Collected data
^^^^
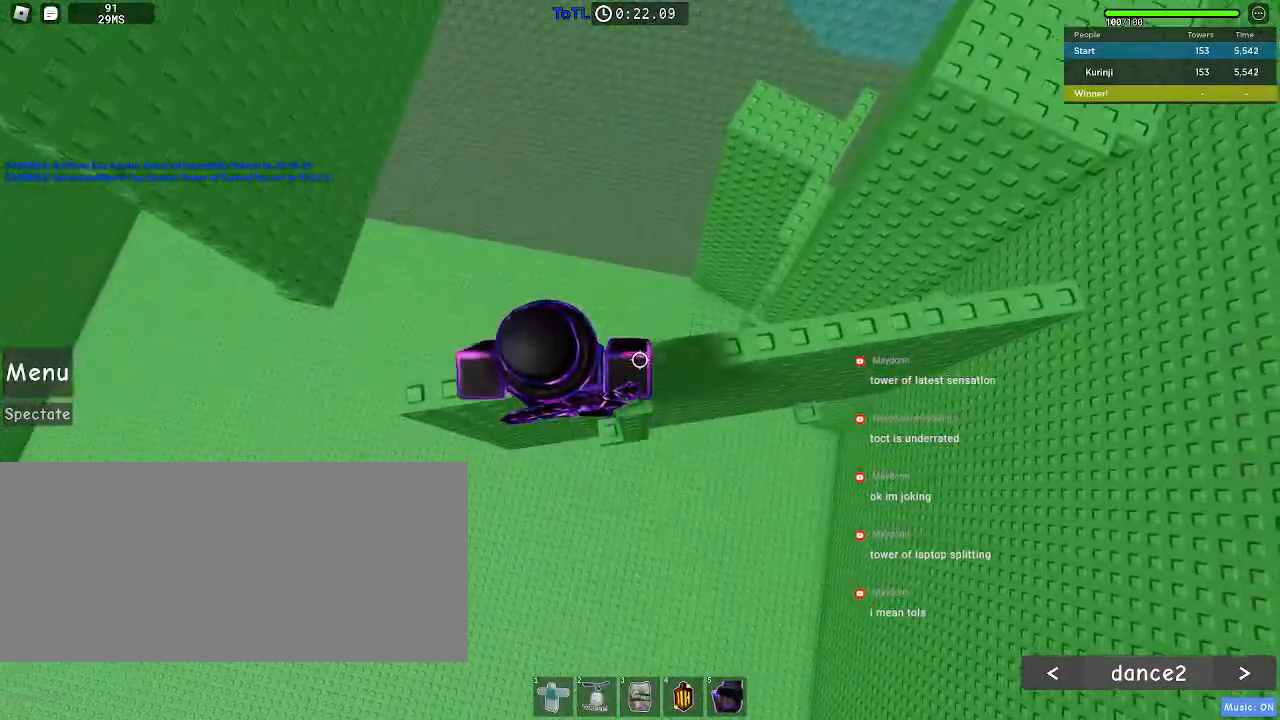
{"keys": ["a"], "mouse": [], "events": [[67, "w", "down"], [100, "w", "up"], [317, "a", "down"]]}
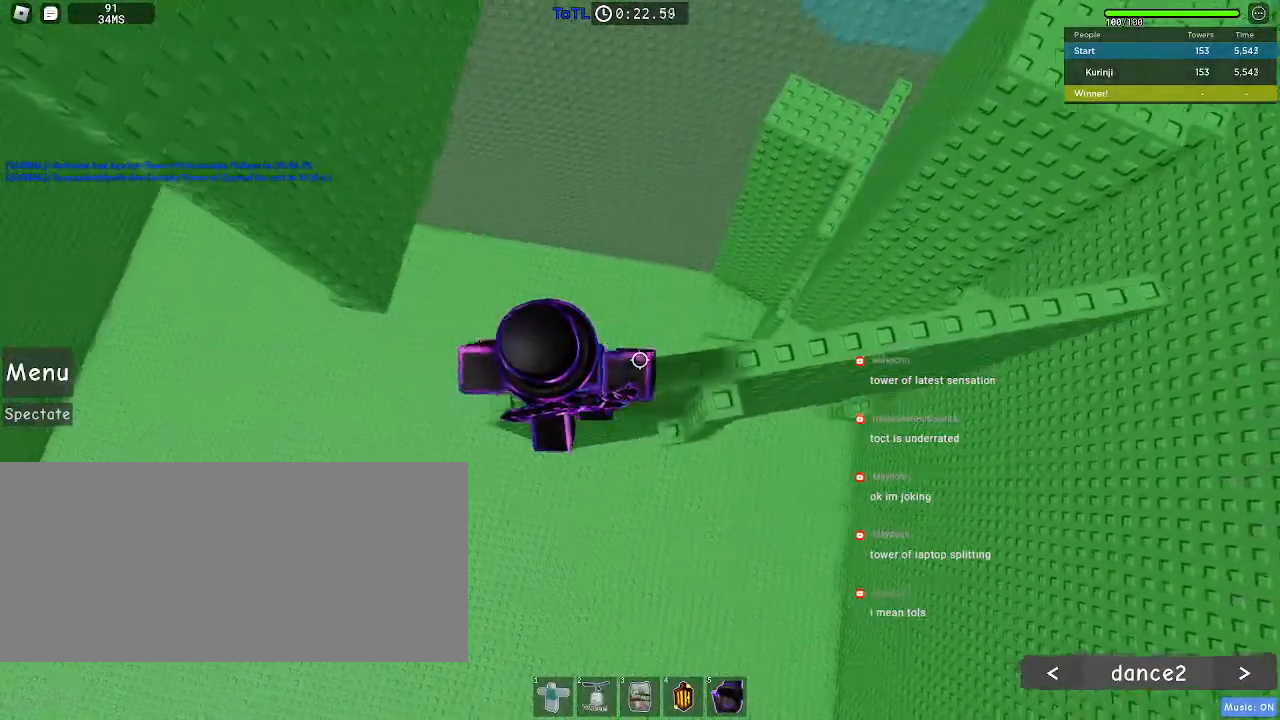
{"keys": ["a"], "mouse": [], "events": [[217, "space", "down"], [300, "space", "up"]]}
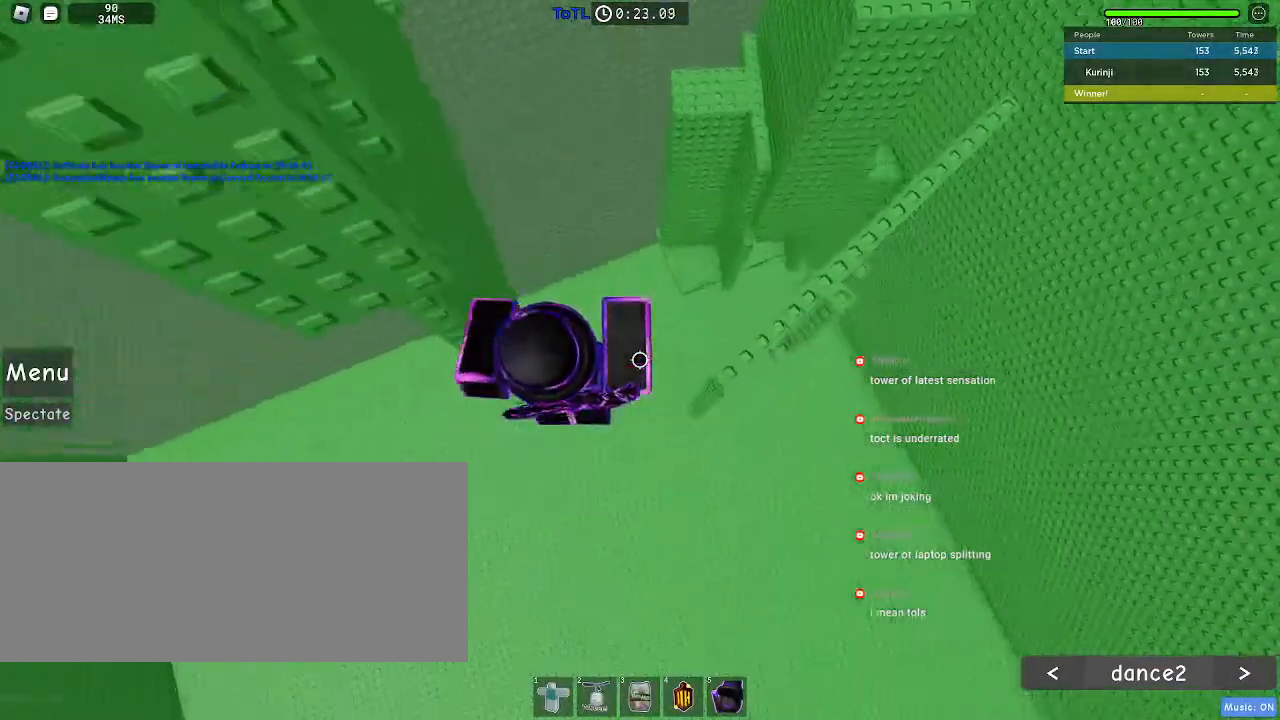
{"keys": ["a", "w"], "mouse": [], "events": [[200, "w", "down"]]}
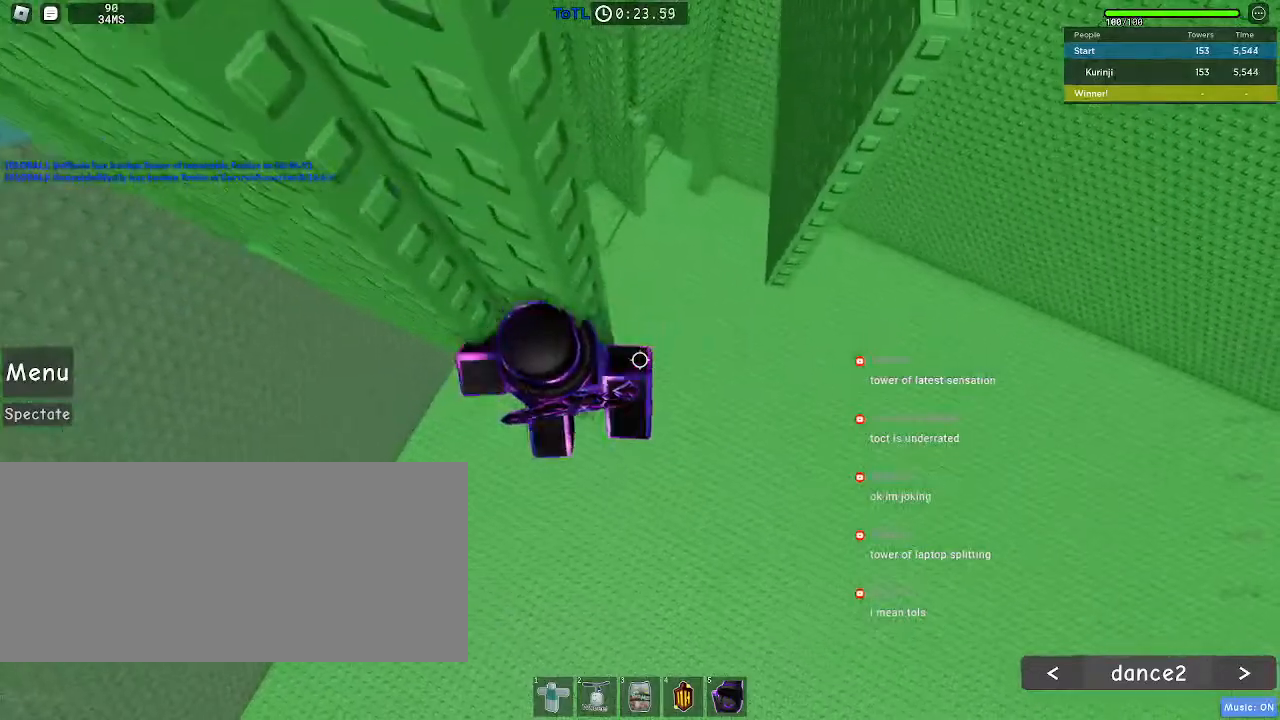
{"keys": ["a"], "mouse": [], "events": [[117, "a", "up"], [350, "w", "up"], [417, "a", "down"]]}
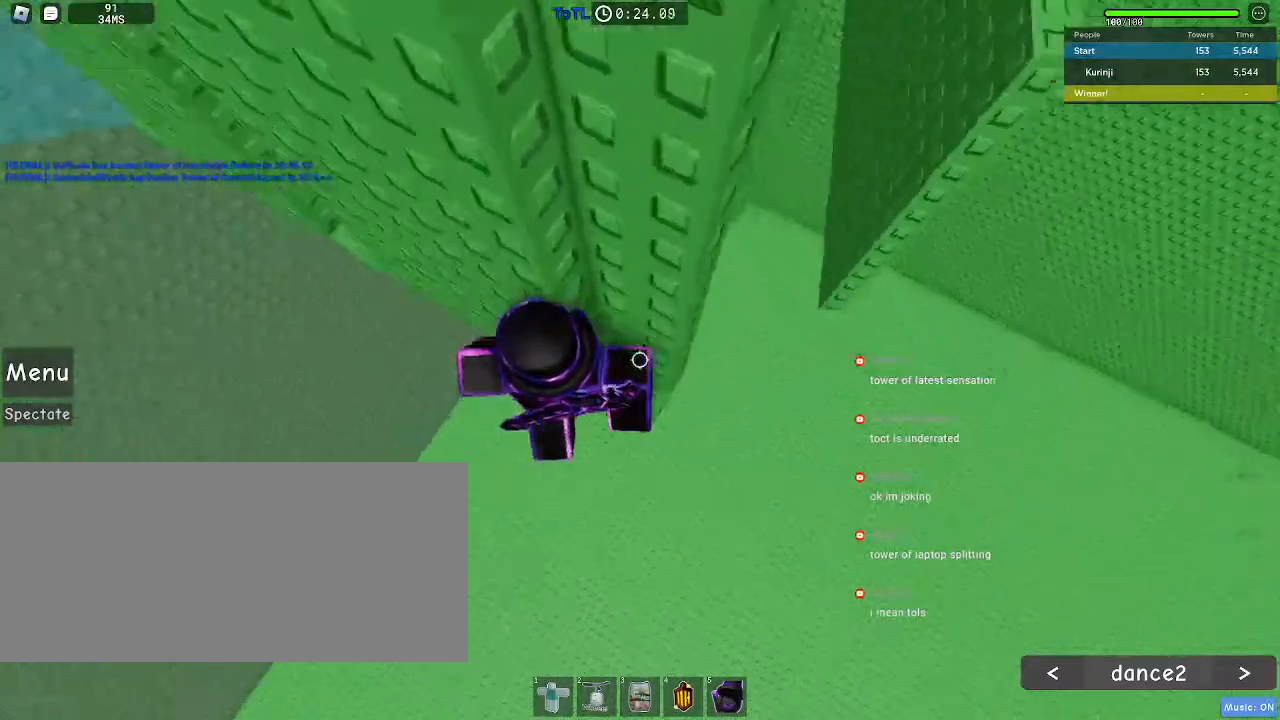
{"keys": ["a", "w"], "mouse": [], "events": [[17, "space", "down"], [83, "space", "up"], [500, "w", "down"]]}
^^^^
> **Task directions**
Return the records exactly as they stand, and drop every picture.

> **Exercise result**
{"keys": ["a"], "mouse": [], "events": [[67, "w", "down"], [100, "w", "up"], [317, "a", "down"]]}
{"keys": ["a"], "mouse": [], "events": [[217, "space", "down"], [300, "space", "up"]]}
{"keys": ["a", "w"], "mouse": [], "events": [[200, "w", "down"]]}
{"keys": ["a"], "mouse": [], "events": [[117, "a", "up"], [350, "w", "up"], [417, "a", "down"]]}
{"keys": ["a", "w"], "mouse": [], "events": [[17, "space", "down"], [83, "space", "up"], [500, "w", "down"]]}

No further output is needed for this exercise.